▸ **PROBLEM DETAILS**: From the listing below, return each line that includes "linejoin".

▸ **ENTRIES SHOWN**:
□ □ □
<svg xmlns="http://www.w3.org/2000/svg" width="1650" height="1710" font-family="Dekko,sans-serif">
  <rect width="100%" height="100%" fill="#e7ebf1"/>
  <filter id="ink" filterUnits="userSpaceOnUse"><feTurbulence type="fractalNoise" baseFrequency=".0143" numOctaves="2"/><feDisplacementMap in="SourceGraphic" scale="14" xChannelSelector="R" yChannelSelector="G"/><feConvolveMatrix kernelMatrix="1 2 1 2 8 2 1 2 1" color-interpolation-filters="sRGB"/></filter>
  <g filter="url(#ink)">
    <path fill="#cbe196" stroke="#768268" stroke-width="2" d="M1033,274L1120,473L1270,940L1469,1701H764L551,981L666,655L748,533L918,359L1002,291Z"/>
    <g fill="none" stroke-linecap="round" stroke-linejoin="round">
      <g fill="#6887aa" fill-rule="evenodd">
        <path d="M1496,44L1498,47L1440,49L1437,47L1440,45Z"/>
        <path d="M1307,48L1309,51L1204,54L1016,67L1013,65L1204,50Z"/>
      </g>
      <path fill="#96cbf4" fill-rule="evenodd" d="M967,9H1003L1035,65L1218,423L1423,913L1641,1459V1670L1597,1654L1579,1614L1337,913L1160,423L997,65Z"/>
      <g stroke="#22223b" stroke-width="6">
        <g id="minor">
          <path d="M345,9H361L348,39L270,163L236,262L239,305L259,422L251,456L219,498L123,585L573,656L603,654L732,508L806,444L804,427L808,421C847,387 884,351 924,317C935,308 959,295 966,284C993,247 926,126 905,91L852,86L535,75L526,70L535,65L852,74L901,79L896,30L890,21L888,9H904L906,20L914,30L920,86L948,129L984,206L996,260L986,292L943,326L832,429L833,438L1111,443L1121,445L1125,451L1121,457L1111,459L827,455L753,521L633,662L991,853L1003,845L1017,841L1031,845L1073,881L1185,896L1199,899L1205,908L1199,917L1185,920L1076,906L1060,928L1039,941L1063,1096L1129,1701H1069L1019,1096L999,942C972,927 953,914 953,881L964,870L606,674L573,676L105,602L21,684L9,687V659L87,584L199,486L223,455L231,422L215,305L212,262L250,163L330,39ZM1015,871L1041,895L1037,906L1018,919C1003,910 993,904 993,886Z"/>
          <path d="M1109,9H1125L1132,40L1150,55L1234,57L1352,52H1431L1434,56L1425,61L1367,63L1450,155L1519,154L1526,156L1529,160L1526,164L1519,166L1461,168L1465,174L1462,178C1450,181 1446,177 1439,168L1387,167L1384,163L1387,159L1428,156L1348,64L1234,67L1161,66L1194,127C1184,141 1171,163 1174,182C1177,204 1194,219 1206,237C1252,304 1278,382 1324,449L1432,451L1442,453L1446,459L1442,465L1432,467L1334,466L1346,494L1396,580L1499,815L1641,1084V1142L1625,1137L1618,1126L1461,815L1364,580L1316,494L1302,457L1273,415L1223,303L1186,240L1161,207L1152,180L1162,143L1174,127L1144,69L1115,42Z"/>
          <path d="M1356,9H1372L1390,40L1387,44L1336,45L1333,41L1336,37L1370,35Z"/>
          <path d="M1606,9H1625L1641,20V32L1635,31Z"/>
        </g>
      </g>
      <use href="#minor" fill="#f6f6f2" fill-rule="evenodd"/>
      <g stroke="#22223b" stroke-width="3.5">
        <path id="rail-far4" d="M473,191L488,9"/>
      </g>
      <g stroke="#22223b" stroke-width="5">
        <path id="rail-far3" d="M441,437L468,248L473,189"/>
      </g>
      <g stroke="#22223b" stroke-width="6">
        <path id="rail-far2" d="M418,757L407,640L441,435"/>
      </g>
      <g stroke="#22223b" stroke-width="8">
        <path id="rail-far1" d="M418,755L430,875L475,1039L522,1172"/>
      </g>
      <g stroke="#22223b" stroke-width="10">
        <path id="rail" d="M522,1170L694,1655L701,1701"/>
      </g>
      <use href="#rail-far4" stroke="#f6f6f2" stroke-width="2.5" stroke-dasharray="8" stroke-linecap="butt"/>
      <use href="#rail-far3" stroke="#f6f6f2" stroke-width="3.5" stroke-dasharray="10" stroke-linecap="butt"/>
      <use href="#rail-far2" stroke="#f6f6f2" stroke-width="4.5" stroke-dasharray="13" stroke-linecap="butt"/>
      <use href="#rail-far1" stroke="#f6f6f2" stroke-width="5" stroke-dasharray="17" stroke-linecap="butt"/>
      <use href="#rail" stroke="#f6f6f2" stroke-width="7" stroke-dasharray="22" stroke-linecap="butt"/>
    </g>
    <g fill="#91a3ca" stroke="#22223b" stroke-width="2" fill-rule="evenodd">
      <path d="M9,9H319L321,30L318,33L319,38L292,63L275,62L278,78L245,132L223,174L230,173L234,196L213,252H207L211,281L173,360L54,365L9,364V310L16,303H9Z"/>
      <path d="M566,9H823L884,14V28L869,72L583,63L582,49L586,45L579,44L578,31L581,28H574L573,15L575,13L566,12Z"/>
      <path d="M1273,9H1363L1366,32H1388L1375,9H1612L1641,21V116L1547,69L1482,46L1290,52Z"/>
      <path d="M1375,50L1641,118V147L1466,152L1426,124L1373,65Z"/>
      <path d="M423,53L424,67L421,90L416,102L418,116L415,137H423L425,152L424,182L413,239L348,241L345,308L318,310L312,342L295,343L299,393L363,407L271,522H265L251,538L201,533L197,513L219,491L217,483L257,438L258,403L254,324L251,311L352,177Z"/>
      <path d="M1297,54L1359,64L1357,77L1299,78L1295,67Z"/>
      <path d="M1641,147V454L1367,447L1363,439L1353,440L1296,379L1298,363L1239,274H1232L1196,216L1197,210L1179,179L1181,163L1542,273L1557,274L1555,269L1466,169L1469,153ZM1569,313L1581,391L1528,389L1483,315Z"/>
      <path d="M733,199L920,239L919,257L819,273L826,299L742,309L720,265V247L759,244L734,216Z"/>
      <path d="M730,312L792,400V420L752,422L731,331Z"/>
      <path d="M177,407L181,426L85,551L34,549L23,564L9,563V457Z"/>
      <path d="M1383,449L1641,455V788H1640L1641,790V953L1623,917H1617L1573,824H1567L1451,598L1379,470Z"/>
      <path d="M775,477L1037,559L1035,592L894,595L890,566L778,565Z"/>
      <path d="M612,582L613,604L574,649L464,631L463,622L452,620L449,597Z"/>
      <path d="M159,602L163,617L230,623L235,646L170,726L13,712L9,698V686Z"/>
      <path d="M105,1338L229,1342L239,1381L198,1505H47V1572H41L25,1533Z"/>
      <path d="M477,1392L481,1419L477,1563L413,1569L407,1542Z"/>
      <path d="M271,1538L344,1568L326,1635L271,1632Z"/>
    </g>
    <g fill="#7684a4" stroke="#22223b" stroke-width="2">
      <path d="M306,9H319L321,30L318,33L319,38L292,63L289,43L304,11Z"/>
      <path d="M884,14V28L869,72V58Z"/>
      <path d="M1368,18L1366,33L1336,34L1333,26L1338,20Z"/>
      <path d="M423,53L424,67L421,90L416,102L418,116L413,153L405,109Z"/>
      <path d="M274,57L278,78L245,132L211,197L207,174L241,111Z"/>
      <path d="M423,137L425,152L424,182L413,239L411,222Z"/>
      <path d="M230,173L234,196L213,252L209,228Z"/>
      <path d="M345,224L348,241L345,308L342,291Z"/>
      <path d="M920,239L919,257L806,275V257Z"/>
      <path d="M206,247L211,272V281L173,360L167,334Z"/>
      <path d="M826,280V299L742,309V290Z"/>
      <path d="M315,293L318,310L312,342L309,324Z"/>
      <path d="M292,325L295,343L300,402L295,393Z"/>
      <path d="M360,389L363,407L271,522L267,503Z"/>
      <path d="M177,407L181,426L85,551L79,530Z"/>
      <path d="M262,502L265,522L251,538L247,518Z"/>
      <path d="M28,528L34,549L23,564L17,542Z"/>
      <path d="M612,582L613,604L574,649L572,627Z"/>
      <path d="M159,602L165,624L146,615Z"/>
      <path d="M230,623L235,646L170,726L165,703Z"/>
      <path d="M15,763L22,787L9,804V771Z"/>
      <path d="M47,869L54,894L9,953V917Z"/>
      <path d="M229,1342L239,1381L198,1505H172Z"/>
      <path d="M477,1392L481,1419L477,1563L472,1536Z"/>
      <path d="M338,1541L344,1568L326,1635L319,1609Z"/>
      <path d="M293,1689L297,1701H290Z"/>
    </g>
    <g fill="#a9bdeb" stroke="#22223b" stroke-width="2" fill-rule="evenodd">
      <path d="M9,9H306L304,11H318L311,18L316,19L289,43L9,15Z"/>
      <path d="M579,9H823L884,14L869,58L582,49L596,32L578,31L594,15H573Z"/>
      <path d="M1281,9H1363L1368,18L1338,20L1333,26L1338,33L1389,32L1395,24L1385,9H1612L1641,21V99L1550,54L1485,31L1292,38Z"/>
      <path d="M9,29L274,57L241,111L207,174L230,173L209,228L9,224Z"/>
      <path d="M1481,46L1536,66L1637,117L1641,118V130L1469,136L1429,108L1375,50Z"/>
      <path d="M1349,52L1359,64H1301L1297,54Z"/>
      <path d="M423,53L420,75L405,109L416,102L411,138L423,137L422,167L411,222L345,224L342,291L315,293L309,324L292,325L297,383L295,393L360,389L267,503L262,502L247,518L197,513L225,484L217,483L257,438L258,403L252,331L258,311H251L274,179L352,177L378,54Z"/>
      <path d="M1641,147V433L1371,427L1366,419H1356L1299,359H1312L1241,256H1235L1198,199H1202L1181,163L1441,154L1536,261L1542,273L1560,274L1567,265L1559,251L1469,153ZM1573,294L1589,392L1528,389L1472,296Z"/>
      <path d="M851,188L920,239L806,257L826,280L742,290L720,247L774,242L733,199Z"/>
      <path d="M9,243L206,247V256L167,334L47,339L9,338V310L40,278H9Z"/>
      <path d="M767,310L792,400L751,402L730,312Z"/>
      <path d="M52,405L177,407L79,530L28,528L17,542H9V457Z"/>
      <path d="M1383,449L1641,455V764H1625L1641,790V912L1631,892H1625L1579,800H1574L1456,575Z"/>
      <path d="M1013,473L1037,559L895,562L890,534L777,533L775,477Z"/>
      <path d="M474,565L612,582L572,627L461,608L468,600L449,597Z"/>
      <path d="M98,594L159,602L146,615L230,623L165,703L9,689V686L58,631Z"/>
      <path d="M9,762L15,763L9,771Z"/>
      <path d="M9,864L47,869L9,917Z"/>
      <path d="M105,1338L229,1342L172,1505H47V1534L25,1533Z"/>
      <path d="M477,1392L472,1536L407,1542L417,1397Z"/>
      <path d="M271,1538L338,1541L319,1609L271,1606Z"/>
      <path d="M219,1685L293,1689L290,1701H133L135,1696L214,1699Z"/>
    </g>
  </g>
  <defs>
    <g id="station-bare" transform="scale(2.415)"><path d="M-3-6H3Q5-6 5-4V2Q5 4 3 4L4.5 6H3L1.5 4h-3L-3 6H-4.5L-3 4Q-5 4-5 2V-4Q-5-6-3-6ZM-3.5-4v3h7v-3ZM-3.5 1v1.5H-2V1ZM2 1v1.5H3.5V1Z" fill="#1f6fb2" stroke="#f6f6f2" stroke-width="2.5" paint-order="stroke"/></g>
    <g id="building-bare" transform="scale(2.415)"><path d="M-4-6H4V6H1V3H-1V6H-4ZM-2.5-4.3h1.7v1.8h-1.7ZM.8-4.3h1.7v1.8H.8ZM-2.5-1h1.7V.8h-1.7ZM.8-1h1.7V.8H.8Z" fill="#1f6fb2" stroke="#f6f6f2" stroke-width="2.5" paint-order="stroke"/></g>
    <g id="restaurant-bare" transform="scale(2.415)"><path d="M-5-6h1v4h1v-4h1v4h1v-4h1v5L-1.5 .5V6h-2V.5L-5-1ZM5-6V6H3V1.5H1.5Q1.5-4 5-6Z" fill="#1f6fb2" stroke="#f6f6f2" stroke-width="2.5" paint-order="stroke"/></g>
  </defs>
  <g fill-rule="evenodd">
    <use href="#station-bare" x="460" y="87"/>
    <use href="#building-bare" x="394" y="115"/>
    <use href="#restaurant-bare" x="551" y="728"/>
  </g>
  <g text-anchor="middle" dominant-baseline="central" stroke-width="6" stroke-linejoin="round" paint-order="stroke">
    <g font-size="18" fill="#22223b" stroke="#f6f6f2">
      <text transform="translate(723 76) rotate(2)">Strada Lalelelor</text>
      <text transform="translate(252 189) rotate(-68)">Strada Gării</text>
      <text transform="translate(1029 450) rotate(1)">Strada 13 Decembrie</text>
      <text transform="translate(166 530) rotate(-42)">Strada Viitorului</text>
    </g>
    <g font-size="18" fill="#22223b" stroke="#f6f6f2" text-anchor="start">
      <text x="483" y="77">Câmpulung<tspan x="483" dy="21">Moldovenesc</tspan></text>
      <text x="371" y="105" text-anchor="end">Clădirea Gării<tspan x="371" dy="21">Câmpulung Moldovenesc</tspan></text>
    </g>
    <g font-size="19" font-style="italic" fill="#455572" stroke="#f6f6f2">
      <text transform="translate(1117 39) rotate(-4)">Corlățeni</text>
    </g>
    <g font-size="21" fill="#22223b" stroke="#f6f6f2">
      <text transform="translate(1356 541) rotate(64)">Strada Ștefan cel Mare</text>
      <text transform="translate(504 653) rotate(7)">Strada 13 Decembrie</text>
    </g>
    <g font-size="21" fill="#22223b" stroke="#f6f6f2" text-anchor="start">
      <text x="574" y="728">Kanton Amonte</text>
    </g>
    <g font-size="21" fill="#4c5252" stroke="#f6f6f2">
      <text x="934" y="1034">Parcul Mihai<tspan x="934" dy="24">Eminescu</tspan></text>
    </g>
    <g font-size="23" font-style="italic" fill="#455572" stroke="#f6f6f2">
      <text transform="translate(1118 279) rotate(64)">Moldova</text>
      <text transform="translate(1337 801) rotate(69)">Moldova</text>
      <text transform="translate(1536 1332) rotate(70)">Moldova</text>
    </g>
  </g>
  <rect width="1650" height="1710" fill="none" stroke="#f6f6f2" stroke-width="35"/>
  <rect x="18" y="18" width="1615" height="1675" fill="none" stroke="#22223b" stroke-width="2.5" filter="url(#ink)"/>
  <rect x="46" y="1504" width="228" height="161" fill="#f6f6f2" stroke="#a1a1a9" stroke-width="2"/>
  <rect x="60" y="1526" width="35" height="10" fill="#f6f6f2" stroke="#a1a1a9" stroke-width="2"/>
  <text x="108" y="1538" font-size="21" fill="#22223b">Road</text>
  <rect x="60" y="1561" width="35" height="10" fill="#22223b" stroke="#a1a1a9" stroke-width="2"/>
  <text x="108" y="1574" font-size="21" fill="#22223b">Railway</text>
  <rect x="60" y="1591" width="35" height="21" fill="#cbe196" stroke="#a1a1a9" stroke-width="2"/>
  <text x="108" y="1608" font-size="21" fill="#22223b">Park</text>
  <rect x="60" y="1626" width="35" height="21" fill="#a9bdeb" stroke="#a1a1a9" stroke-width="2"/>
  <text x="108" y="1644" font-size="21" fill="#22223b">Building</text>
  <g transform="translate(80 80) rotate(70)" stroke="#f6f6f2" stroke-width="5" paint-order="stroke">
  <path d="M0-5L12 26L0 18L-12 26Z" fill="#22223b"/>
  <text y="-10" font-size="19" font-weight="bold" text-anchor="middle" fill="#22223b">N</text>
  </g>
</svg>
□ □ □
▸ **TASK OUTPUT**:
    <g fill="none" stroke-linecap="round" stroke-linejoin="round">
  <g text-anchor="middle" dominant-baseline="central" stroke-width="6" stroke-linejoin="round" paint-order="stroke">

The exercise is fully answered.